In the District of Columbia, where I reside, the DC Law calls for Courts to encourage maximum self-reliance and independence of people found to be incapacitated and to appoint the least restrictive type of guardianship. That’s all well and good. But studies show that guardianship—however liberal—can impose drastic restraints on an individual’s liberty and, according to one source, result in an individual having fewer rights than a convicted felon.
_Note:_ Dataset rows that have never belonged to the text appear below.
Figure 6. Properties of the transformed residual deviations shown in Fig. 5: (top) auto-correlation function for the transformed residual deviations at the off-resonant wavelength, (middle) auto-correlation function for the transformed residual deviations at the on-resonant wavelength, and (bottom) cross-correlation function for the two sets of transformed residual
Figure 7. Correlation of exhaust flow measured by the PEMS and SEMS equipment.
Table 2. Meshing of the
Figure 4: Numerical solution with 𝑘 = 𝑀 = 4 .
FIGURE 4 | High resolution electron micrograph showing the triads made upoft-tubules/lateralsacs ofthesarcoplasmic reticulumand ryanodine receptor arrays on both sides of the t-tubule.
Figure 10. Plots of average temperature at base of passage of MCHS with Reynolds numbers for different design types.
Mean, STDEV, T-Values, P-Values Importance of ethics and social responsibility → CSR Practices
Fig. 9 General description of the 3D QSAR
Indeed, if an elder lacks sufficient capacity to manage the requirements essential for their financial, physical, and social well-being, even with support, they probably need someone else to make decisions for them, either through a power of attorney or a guardianship. But where enough capacity exists, SDM makes sense. And what better way to achieve this goal than through mediation, where all the parties can agree on an SDM outcome, develop an approach designed to meet an elder’s needs, and plan how to carry it out.
I wish to thank the Quality Trust for Individuals with Disabilities for much of the material cited in this blog.
 Three U.S. case rulings undergird this innovative and humane treatment of such individuals: In re Perry, 727A.2d 539 (Pa. 1999); In re Dameris L., 956 N.Y.S. 2d 848 (N.Y. Sur. Ct. 2012): and Ross V. Hatch, No. CWF 120000426P-03 (Va. Cir. Ct. 2013).